:: Exercise A ::
For each statement about the serialization question and its answer, decide whether the text supports it, and reply yes or no with the deciding words quoted from the text. (i) The asker wants field1 and field2 stored in separate XML files. (ii) The serializer is built with preserveObjectReferences set to false. (iii) The suggested CustomWriter class derives from XmlTextWriter.
:: Exercise B ::
Carry the serialization question and its answer forward from its last line, completing the custom writer and showing how it is used.

I an using DataContractSerializer
and i want to separate data of same object into multiple files.
[DataContract]
public class TestObj
{
[DataMember]
protected double field1 = 0.0;
[DataMember]
protected double field2 = 0.0;
}
Specifically I want to save field1
in one XML file and field2
in a different XML file. Is there any way to do that using data contract serialization?
This is how I am serializing currently:
DataContractSerializer serializaer = new DataContractSerializer(GetType(), null,
0x7FFFFFFF /*maxItemsInObjectGraph*/,
false /*ignoreExtensionDataObject*/,
true /*preserveObjectReferences : this is most important to me */,
null /*dataContractSurrogate*/);
var fs = File.Open(fName, FileMode.Create);
serializaer.WriteObject(fs, this);
fs.Dispose();
return true;
I can suggest using Custom Xml Writer paired with serializer.
public class CustomWriter : XmlTextWriter
{
public CustomWriter(TextWriter writer) : base(writer) { }
public CustomWriter(Stream stream, Encoding encoding) : base(stream, encoding) { }
public CustomWriter(string filename, Encoding encoding) : base(filename, encoding) { }
public List<string> FieldList { get; set; }
private string _localName;
public override void WriteStartElement(string prefix, string localName, string ns)
{
if (!FieldList.Contains(localName))
base.WriteStartElement(prefix, localName, ns);
else
_localName = localName;
}
public override void WriteString(string text)
{
if (!FieldList.Contains(_localName))
base.WriteString(text);
}
public override void WriteEndElement()

:: Data block ::
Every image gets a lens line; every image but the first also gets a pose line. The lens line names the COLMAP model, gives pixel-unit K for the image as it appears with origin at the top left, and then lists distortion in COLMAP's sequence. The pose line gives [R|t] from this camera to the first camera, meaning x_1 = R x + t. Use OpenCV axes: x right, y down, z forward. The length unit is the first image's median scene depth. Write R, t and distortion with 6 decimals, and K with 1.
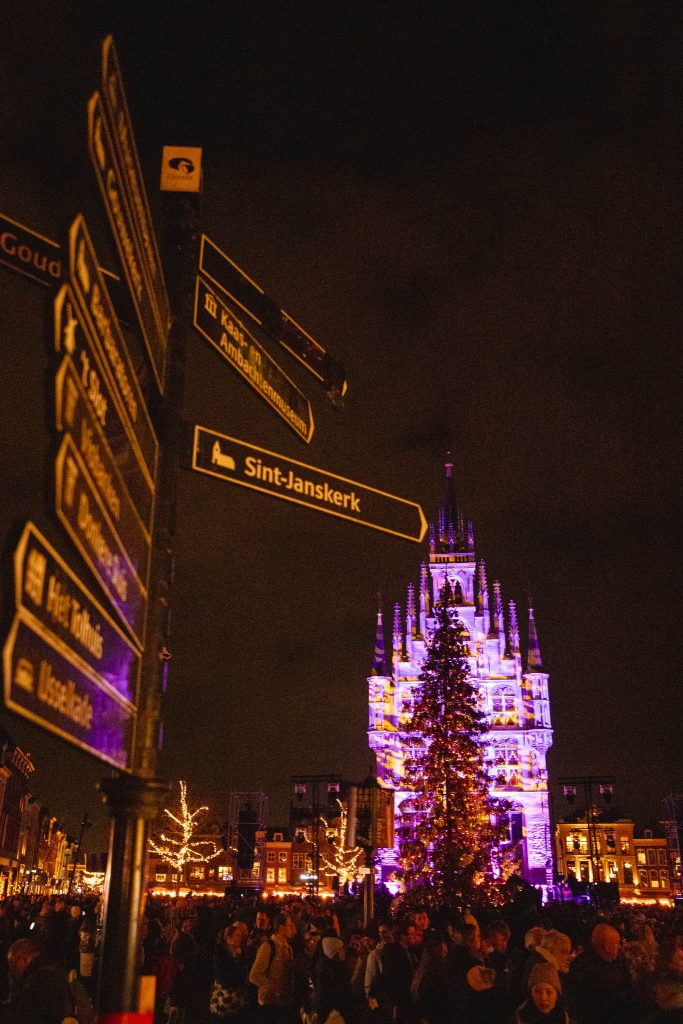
lens RADIAL K [[940.0, 0, 341.5], [0, 940.0, 512.0], [0, 0, 1]] dist [0.012499, 0.007257]
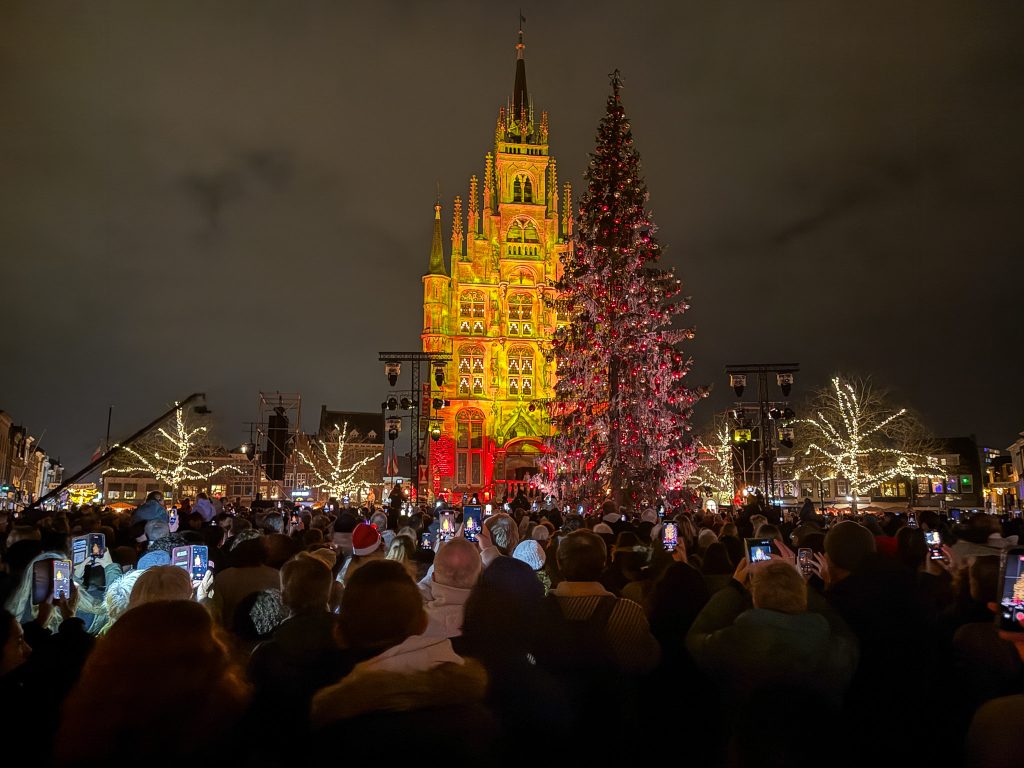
lens RADIAL K [[719.9, 0, 512.0], [0, 719.9, 384.0], [0, 0, 1]] dist [0.098929, -0.134914]
pose [[0.959707, 0.035986, 0.278689, -0.077842], [-0.095359, 0.974622, 0.202533, 0.130198], [-0.264328, -0.220948, 0.938783, 0.319557]]
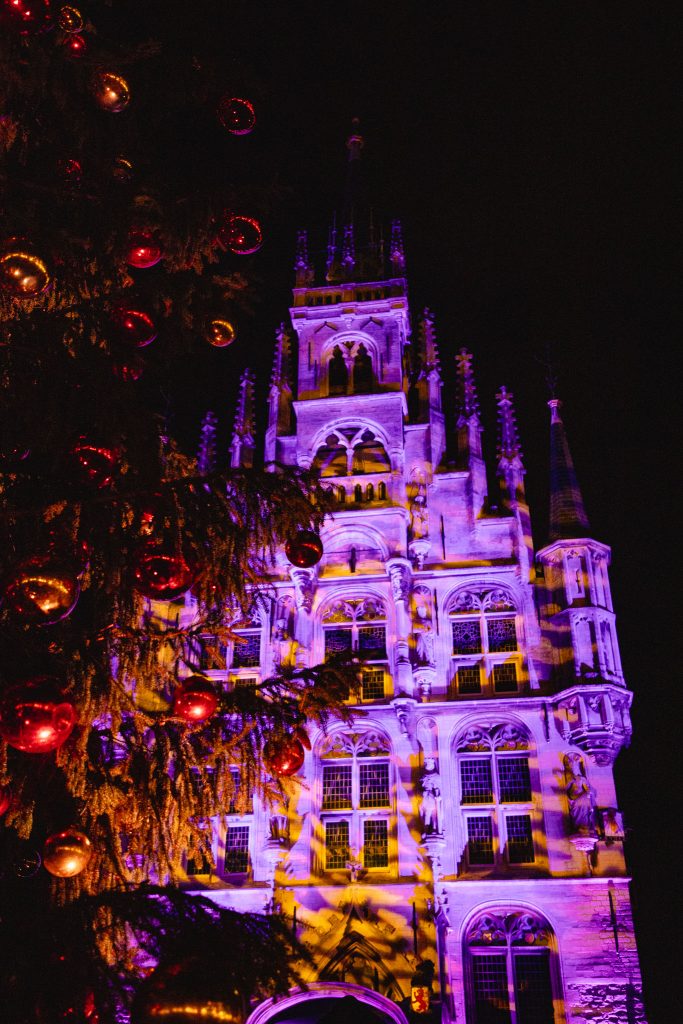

:: Result A ::
(i) Yes: "in one XML file and field2"
(ii) No: "true /*preserveObjectReferences : this is most important to me */"
(iii) Yes: "public class CustomWriter : XmlTextWriter"

:: Result B ::
{
if (!FieldList.Contains(_localName))
base.WriteEndElement();
else
_localName = null;
}
}
Use it as follows:
var data = new TestObj();
var serializer = new DataContractSerializer(
typeof(TestObj), null, 0x7FFFFFFF, false, true, null);
using (var writer = new CustomWriter(Console.Out)) // Specify filename or stream instead
{
writer.Formatting = Formatting.Indented;
writer.FieldList = new List<string> { "field1", "field3" }; // Specify fields to ignore
serializer.WriteObject(writer, data);
}
Just specify a list of fields that should be ignored in the FieldList property.
Of course, with this way, the DataContractSerializer will intermediate create xml with all the elements contained in the class. And only after that our custom writer will filter them. But it will happen on the fly, very quickly and effectively.
Once you serialise the whole object you can then split it using Linq to XML.
Oh, I even found an example how to do it at How to Split an XML file into multiple XML Files.